How not to write an opera

How not to write an opera

Matthew Hilton

I don’t know how it is with you, but when I get hit by heartbreak I busy myself with charity work. So there I was, unpacking books at the Amnesty International fair in Carcassonne, France, when right in front of me in silver letters on navy blue was: Gangs & Countergangs.

I pulled the book out of the box; it opened at a photograph of a bunch of people posing with what looked like fake weapons. They looked as though they had dressed from a thrift shop: crumpled hats, raincoats tied with string and floppy trousers, posed like a corny sculpture in memory of something or other. Something in me clicked. I said: opera.

Heartbreak had turned into a conduit. I read the blue and silver book and scholarly works and memoirs giving all the angles on the Mau Mau Rebellion in British Colony Kenya in 1953. I invented seven characters and inhabited them. Cruising the local industrial zone I became the female lead, Kioni, looking for someone to kill. Snatches of lyric, costume sketches, movement diagrams went down on paper. My focus held: a melodrama - the cast singing soliloquy rather than clumsy dialogue.

He felt that would threaten the integrity of his vision and wanted me to wait. We had a fight and that was that.

Down the line a kindly insider named Bill Bankes-Jones of Tête à Tête said, “I’ve never heard of a libretto that hadn’t first been commissioned through a composer.” I never thought then that I was swimming against the tide. I kept at it. Though I knew little about the opera world, music had touched the inside of my life. Mother was a concert violinist and worked nights.
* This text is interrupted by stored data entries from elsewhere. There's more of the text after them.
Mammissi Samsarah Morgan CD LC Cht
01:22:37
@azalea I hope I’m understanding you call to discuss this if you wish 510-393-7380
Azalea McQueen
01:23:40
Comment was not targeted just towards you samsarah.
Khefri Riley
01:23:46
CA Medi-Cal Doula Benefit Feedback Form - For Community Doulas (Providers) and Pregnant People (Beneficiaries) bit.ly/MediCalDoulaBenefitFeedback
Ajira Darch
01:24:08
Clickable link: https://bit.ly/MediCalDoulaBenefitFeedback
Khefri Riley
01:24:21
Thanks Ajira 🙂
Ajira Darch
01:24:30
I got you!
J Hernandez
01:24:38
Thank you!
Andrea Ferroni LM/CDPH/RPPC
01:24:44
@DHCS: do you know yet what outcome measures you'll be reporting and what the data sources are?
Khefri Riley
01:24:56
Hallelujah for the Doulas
She would stand at our door, her evening dress covered by a tatty raincoat and wave bye-bye.

At a summer camp, fourteen years old, I was cast in Mozart’s Die Entführung aus dem Serail as the deaf mute. Fame.
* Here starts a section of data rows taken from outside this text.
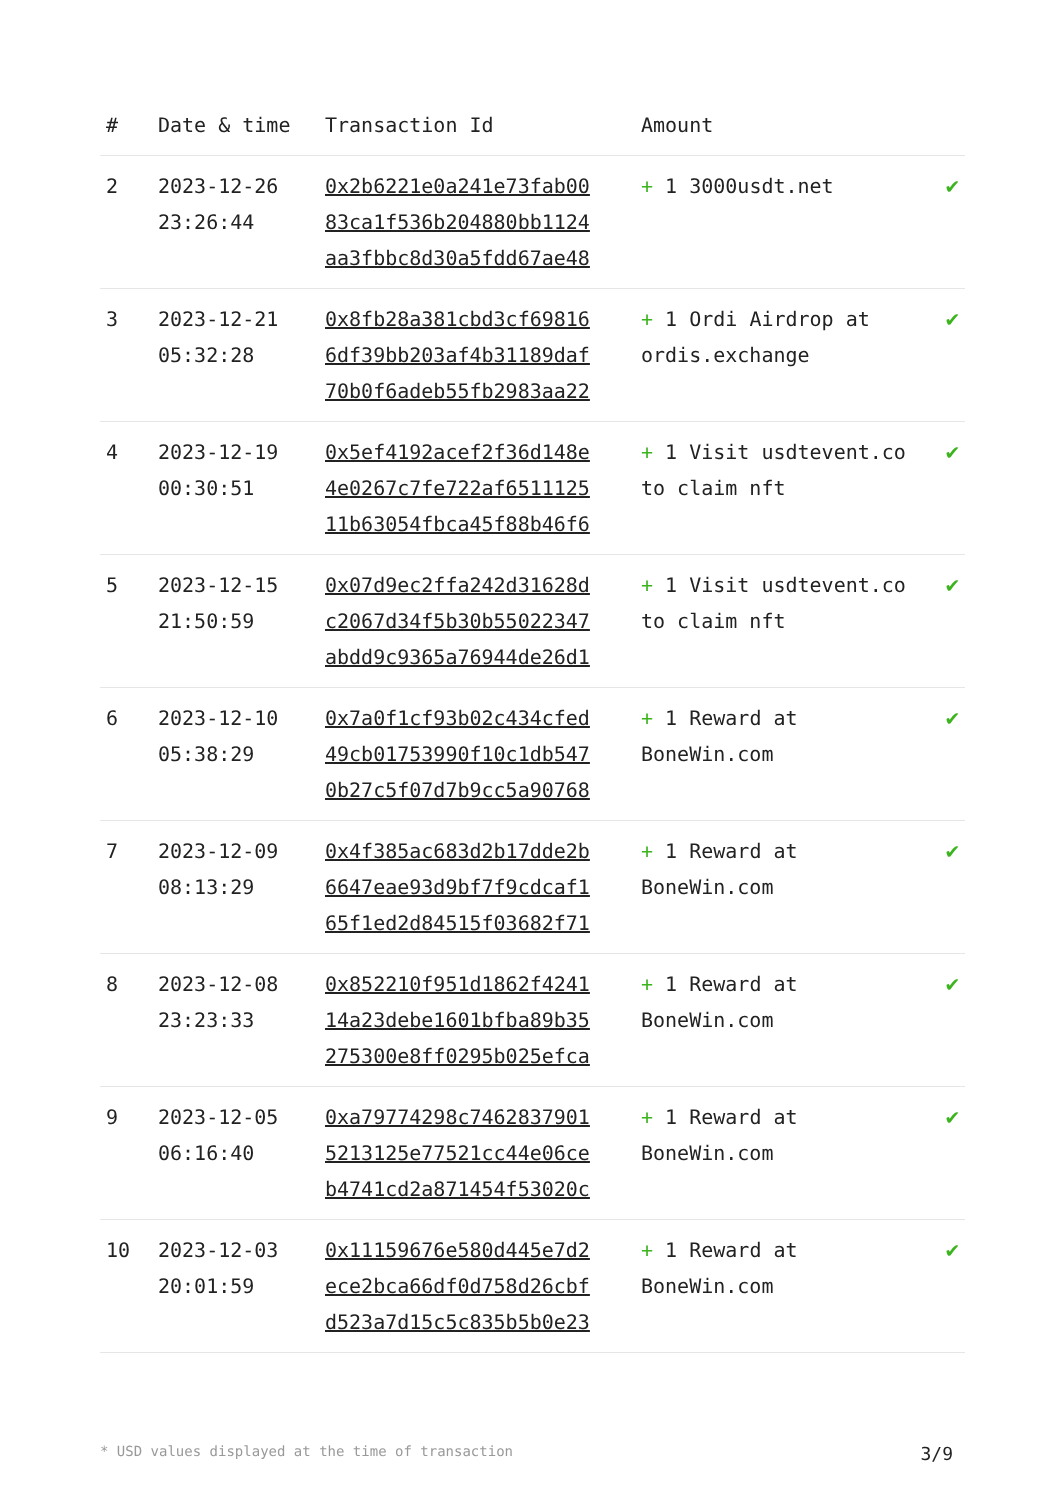| # | Date & time | Transaction Id | Amount | |
| --- | --- | --- | --- | --- |
| 2 | 2023-12-26 23:26:44 | 0x2b6221e0a241e73fab00 83ca1f536b204880bb1124 aa3fbbc8d30a5fdd67ae48 | + 1 3000usdt.net | ✔ |
| 3 | 2023-12-21 05:32:28 | 0x8fb28a381cbd3cf69816 6df39bb203af4b31189daf 70b0f6adeb55fb2983aa22 | + 1 Ordi Airdrop at ordis.exchange | ✔ |
| 4 | 2023-12-19 00:30:51 | 0x5ef4192acef2f36d148e 4e0267c7fe722af6511125 11b63054fbca45f88b46f6 | + 1 Visit usdtevent.co to claim nft | ✔ |
| 5 | 2023-12-15 21:50:59 | 0x07d9ec2ffa242d31628d c2067d34f5b30b55022347 abdd9c9365a76944de26d1 | + 1 Visit usdtevent.co to claim nft | ✔ |
| 6 | 2023-12-10 05:38:29 | 0x7a0f1cf93b02c434cfed 49cb01753990f10c1db547 0b27c5f07d7b9cc5a90768 | + 1 Reward at BoneWin.com | ✔ |
| 7 | 2023-12-09 08:13:29 | 0x4f385ac683d2b17dde2b 6647eae93d9bf7f9cdcaf1 65f1ed2d84515f03682f71 | + 1 Reward at BoneWin.com | ✔ |
| 8 | 2023-12-08 23:23:33 | 0x852210f951d1862f4241 14a23debe1601bfba89b35 275300e8ff0295b025efca | + 1 Reward at BoneWin.com | ✔ |
| 9 | 2023-12-05 06:16:40 | 0xa79774298c7462837901 5213125e77521cc44e06ce b4741cd2a871454f53020c | + 1 Reward at BoneWin.com | ✔ |
| 10 | 2023-12-03 20:01:59 | 0x11159676e580d445e7d2 ece2bca66df0d758d26cbf d523a7d15c5c835b5b0e23 | + 1 Reward at BoneWin.com | ✔ |
* USD values displayed at the time of transaction 3/9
When I’d done a first draft I showed it to a musician friend. He grooved on it and said yes. Music was his life. But he was also a family man with a swimming pool to support. I asked him to lay down a medley of what he wrote onto a DVD to send to funding agencies and production companies. He felt that would threaten the integrity of his vision and wanted me to wait. We had a fight and that was that.
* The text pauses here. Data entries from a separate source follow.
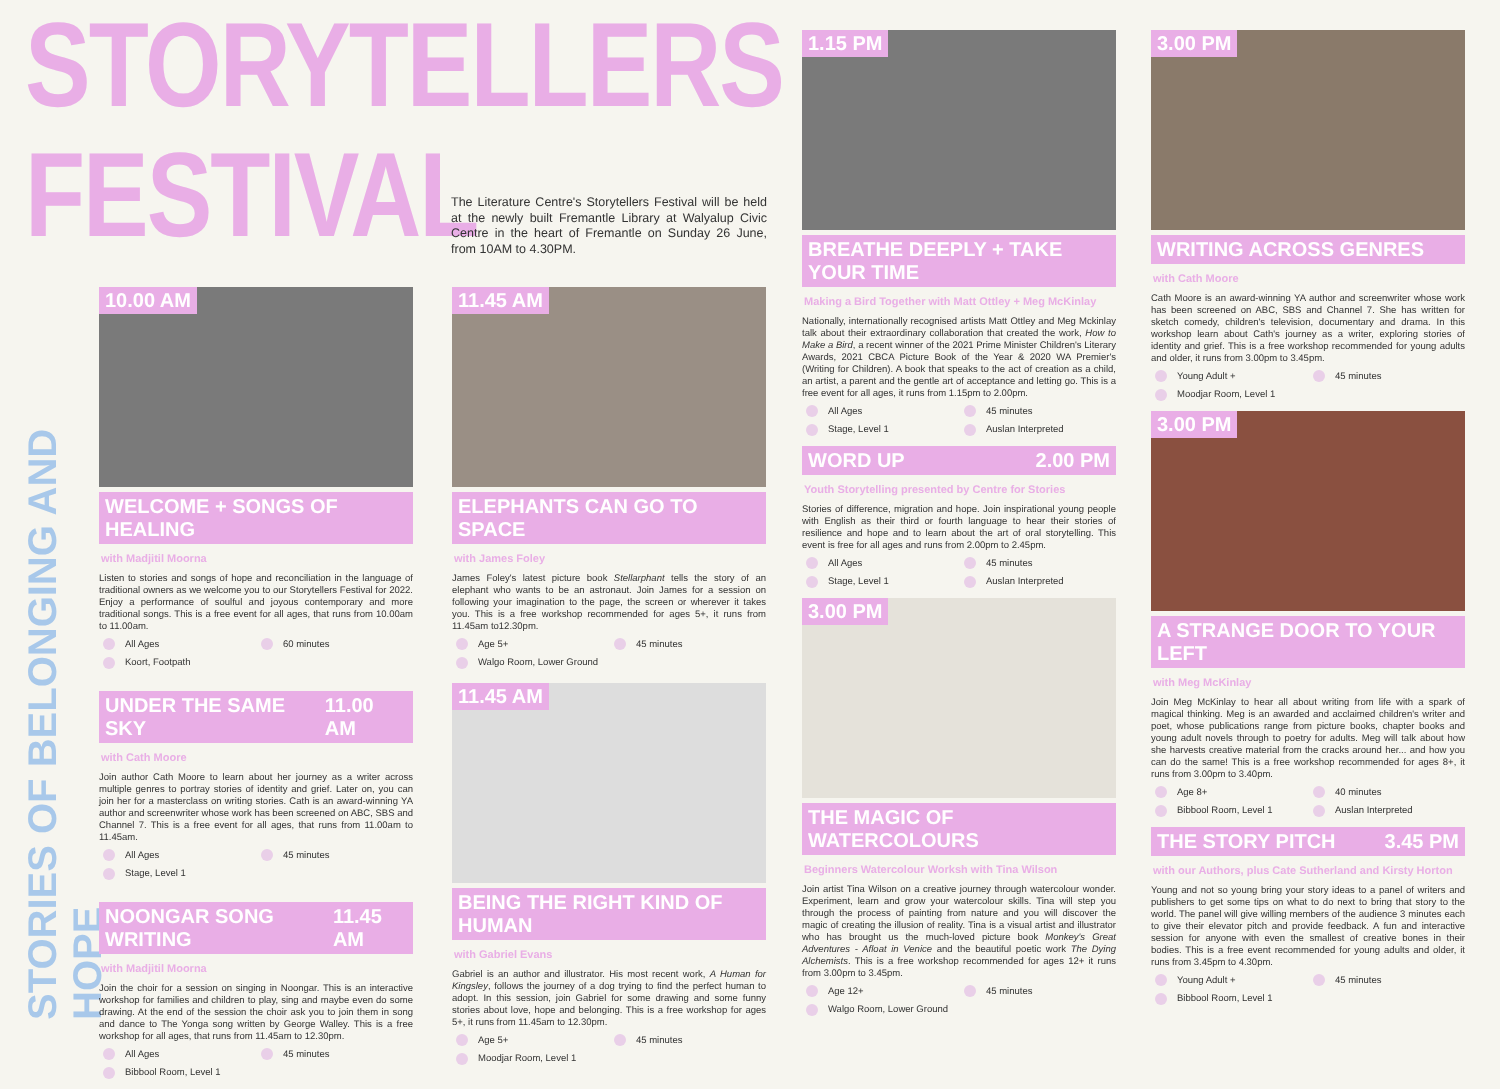STORYTELLERS
FESTIVAL
STORIES OF BELONGING AND HOPE
The Literature Centre's Storytellers Festival will be held at the newly built Fremantle Library at Walyalup Civic Centre in the heart of Fremantle on Sunday 26 June, from 10AM to 4.30PM.
10.00 AM
WELCOME + SONGS OF HEALING
with Madjitil Moorna
Listen to stories and songs of hope and reconciliation in the language of traditional owners as we welcome you to our Storytellers Festival for 2022. Enjoy a performance of soulful and joyous contemporary and more traditional songs. This is a free event for all ages, that runs from 10.00am to 11.00am.
All Ages 60 minutes Koort, Footpath
UNDER THE SAME SKY 11.00 AM
with Cath Moore
Join author Cath Moore to learn about her journey as a writer across multiple genres to portray stories of identity and grief. Later on, you can join her for a masterclass on writing stories. Cath is an award-winning YA author and screenwriter whose work has been screened on ABC, SBS and Channel 7. This is a free event for all ages, that runs from 11.00am to 11.45am.
All Ages 45 minutes Stage, Level 1
NOONGAR SONG WRITING 11.45 AM
with Madjitil Moorna
Join the choir for a session on singing in Noongar. This is an interactive workshop for families and children to play, sing and maybe even do some drawing. At the end of the session the choir ask you to join them in song and dance to The Yonga song written by George Walley. This is a free workshop for all ages, that runs from 11.45am to 12.30pm.
All Ages 45 minutes Bibbool Room, Level 1
11.45 AM
ELEPHANTS CAN GO TO SPACE
with James Foley
James Foley's latest picture book Stellarphant tells the story of an elephant who wants to be an astronaut. Join James for a session on following your imagination to the page, the screen or wherever it takes you. This is a free workshop recommended for ages 5+, it runs from 11.45am to12.30pm.
Age 5+ 45 minutes Walgo Room, Lower Ground
11.45 AM
BEING THE RIGHT KIND OF HUMAN
with Gabriel Evans
Gabriel is an author and illustrator. His most recent work, A Human for Kingsley, follows the journey of a dog trying to find the perfect human to adopt. In this session, join Gabriel for some drawing and some funny stories about love, hope and belonging. This is a free workshop for ages 5+, it runs from 11.45am to 12.30pm.
Age 5+ 45 minutes Moodjar Room, Level 1
1.15 PM
BREATHE DEEPLY + TAKE YOUR TIME
Making a Bird Together with Matt Ottley + Meg McKinlay
Nationally, internationally recognised artists Matt Ottley and Meg Mckinlay talk about their extraordinary collaboration that created the work, How to Make a Bird, a recent winner of the 2021 Prime Minister Children's Literary Awards, 2021 CBCA Picture Book of the Year & 2020 WA Premier's (Writing for Children). A book that speaks to the act of creation as a child, an artist, a parent and the gentle art of acceptance and letting go. This is a free event for all ages, it runs from 1.15pm to 2.00pm.
All Ages 45 minutes Stage, Level 1 Auslan Interpreted
WORD UP 2.00 PM
Youth Storytelling presented by Centre for Stories
Stories of difference, migration and hope. Join inspirational young people with English as their third or fourth language to hear their stories of resilience and hope and to learn about the art of oral storytelling. This event is free for all ages and runs from 2.00pm to 2.45pm.
All Ages 45 minutes Stage, Level 1 Auslan Interpreted
3.00 PM
THE MAGIC OF WATERCOLOURS
Beginners Watercolour Worksh with Tina Wilson
Join artist Tina Wilson on a creative journey through watercolour wonder. Experiment, learn and grow your watercolour skills. Tina will step you through the process of painting from nature and you will discover the magic of creating the illusion of reality. Tina is a visual artist and illustrator who has brought us the much-loved picture book Monkey's Great Adventures - Afloat in Venice and the beautiful poetic work The Dying Alchemists. This is a free workshop recommended for ages 12+ it runs from 3.00pm to 3.45pm.
Age 12+ 45 minutes Walgo Room, Lower Ground
3.00 PM
WRITING ACROSS GENRES
with Cath Moore
Cath Moore is an award-winning YA author and screenwriter whose work has been screened on ABC, SBS and Channel 7. She has written for sketch comedy, children's television, documentary and drama. In this workshop learn about Cath's journey as a writer, exploring stories of identity and grief. This is a free workshop recommended for young adults and older, it runs from 3.00pm to 3.45pm.
Young Adult + 45 minutes Moodjar Room, Level 1
3.00 PM
A STRANGE DOOR TO YOUR LEFT
with Meg McKinlay
Join Meg McKinlay to hear all about writing from life with a spark of magical thinking. Meg is an awarded and acclaimed children's writer and poet, whose publications range from picture books, chapter books and young adult novels through to poetry for adults. Meg will talk about how she harvests creative material from the cracks around her... and how you can do the same! This is a free workshop recommended for ages 8+, it runs from 3.00pm to 3.40pm.
Age 8+ 40 minutes Bibbool Room, Level 1 Auslan Interpreted
THE STORY PITCH 3.45 PM
with our Authors, plus Cate Sutherland and Kirsty Horton
Young and not so young bring your story ideas to a panel of writers and publishers to get some tips on what to do next to bring that story to the world. The panel will give willing members of the audience 3 minutes each to give their elevator pitch and provide feedback. A fun and interactive session for anyone with even the smallest of creative bones in their bodies. This is a free event recommended for young adults and older, it runs from 3.45pm to 4.30pm.
Young Adult + 45 minutes Bibbool Room, Level 1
I wanted a score built up from improvisation, chanting the text and having drums guitar sax pick up and into it.

Time passed, life changed. But Mau Mau - the Opera had bitten deeper than I thought. I unburied all I’d written: the blocks of text, the scattered notes and sketches, laid them out, re-sequenced them, dropped and added and wrote a second version. I went to The Composers Site and placed an announcement. I used the phrase “baroquely perverse with its roots in fact”. I had the smoke dream that the piece should hit audiences in the old colonies, both for its wide range of forms of English and for historical shirt-tail tugging. I posted off to opera companies in South Africa, Australia, Canada. I cooked up an opening phrase “…a person like me can never imagine how busy a person like you must be.” Zilch.

A young Australian composer who happened to be coming over to France got in touch. His probing of the libretto was live and deep and I heard enough of his music to think it possible. We met by the river Dordogne, flowing smooth between old stone banks, children dodged round the table where we talked, matching sun hats and beers. He conjured up some fragments on a synthesiser but I wasn’t convinced and told him so. He sent me more snippets after he’d flown back and I hung my faith on him, sent some hard found cash and signed a home-made contract.

Is my piece really such a monster?

At the end of that process his version exists, but I had caught the tail of a better idea listening to Kenyan entertainers of the fifties and sixties. I wanted a score built up from improvisation, chanting the text and having drums guitar sax pick up and into it. I re-framed the project as a summer school workshop and started looking for hosts.

Then I had my show-biz lucky break. At least that is how I understood what happened. Scanning the Guardian, I caught English National Opera’s new boss saying how shocked he was by the whiteness of the company. I zapped off an email direct and, saints alive, a reply came asking me to forward my libretto. Suddenly, as pilots say, the holes in the cheese lined up and my thing was on someone’s desk face up. After a two month sit upon they ask me to call them with a day and an hour. I call every twenty minutes that day. They apologise and re-arrange. Same thing. No further contact, deathly hush. They make me feel like Hitler’s mother. Is my piece really such a monster? And then came COVID and they said everything is on hold so I’m busy re-writing it for radio, five bursts of nine minutes each. Coo-coo - is there anybody out there?